▸ **Work item**:
Edit the lines below, changing "Nearest CGI" to "Closest CGI" and leaving everything else as it is.

▸ **Data for this exercise**:
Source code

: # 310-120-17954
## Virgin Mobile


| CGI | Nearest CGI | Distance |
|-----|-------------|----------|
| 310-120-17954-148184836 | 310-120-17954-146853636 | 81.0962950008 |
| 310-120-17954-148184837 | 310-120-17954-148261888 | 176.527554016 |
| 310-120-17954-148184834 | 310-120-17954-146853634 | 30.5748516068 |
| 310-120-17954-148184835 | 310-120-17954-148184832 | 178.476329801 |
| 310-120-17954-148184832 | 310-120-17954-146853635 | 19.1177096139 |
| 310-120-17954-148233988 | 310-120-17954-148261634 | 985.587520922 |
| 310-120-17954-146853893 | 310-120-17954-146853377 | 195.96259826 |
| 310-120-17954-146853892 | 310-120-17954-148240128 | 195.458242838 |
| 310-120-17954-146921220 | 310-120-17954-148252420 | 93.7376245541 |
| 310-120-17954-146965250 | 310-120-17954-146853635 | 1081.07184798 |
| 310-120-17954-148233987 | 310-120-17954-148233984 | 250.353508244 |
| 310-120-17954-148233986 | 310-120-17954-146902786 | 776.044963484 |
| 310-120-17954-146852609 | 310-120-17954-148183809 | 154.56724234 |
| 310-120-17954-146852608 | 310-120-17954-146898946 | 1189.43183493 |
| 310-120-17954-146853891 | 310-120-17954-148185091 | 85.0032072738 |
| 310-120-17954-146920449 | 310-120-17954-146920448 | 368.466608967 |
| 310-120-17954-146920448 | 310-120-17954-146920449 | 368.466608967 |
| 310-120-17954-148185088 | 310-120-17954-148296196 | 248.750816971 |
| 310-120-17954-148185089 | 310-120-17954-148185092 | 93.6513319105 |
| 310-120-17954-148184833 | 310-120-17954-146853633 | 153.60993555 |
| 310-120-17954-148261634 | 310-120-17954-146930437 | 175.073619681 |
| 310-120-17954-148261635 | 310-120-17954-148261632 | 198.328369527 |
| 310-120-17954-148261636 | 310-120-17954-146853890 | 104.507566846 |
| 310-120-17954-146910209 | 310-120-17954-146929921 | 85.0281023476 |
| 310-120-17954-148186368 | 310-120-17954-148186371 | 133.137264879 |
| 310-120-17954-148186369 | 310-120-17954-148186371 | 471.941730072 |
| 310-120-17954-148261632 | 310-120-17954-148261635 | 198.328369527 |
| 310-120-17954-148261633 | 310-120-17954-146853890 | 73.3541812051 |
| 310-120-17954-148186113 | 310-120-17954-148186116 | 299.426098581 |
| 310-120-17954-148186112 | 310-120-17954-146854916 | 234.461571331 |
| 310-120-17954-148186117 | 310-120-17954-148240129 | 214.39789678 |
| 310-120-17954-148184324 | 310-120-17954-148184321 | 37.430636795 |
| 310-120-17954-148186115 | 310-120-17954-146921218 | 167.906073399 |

▸ **Answer for this exercise**:
Source code

: # 310-120-17954
## Virgin Mobile


| CGI | Closest CGI | Distance |
|-----|-------------|----------|
| 310-120-17954-148184836 | 310-120-17954-146853636 | 81.0962950008 |
| 310-120-17954-148184837 | 310-120-17954-148261888 | 176.527554016 |
| 310-120-17954-148184834 | 310-120-17954-146853634 | 30.5748516068 |
| 310-120-17954-148184835 | 310-120-17954-148184832 | 178.476329801 |
| 310-120-17954-148184832 | 310-120-17954-146853635 | 19.1177096139 |
| 310-120-17954-148233988 | 310-120-17954-148261634 | 985.587520922 |
| 310-120-17954-146853893 | 310-120-17954-146853377 | 195.96259826 |
| 310-120-17954-146853892 | 310-120-17954-148240128 | 195.458242838 |
| 310-120-17954-146921220 | 310-120-17954-148252420 | 93.7376245541 |
| 310-120-17954-146965250 | 310-120-17954-146853635 | 1081.07184798 |
| 310-120-17954-148233987 | 310-120-17954-148233984 | 250.353508244 |
| 310-120-17954-148233986 | 310-120-17954-146902786 | 776.044963484 |
| 310-120-17954-146852609 | 310-120-17954-148183809 | 154.56724234 |
| 310-120-17954-146852608 | 310-120-17954-146898946 | 1189.43183493 |
| 310-120-17954-146853891 | 310-120-17954-148185091 | 85.0032072738 |
| 310-120-17954-146920449 | 310-120-17954-146920448 | 368.466608967 |
| 310-120-17954-146920448 | 310-120-17954-146920449 | 368.466608967 |
| 310-120-17954-148185088 | 310-120-17954-148296196 | 248.750816971 |
| 310-120-17954-148185089 | 310-120-17954-148185092 | 93.6513319105 |
| 310-120-17954-148184833 | 310-120-17954-146853633 | 153.60993555 |
| 310-120-17954-148261634 | 310-120-17954-146930437 | 175.073619681 |
| 310-120-17954-148261635 | 310-120-17954-148261632 | 198.328369527 |
| 310-120-17954-148261636 | 310-120-17954-146853890 | 104.507566846 |
| 310-120-17954-146910209 | 310-120-17954-146929921 | 85.0281023476 |
| 310-120-17954-148186368 | 310-120-17954-148186371 | 133.137264879 |
| 310-120-17954-148186369 | 310-120-17954-148186371 | 471.941730072 |
| 310-120-17954-148261632 | 310-120-17954-148261635 | 198.328369527 |
| 310-120-17954-148261633 | 310-120-17954-146853890 | 73.3541812051 |
| 310-120-17954-148186113 | 310-120-17954-148186116 | 299.426098581 |
| 310-120-17954-148186112 | 310-120-17954-146854916 | 234.461571331 |
| 310-120-17954-148186117 | 310-120-17954-148240129 | 214.39789678 |
| 310-120-17954-148184324 | 310-120-17954-148184321 | 37.430636795 |
| 310-120-17954-148186115 | 310-120-17954-146921218 | 167.906073399 |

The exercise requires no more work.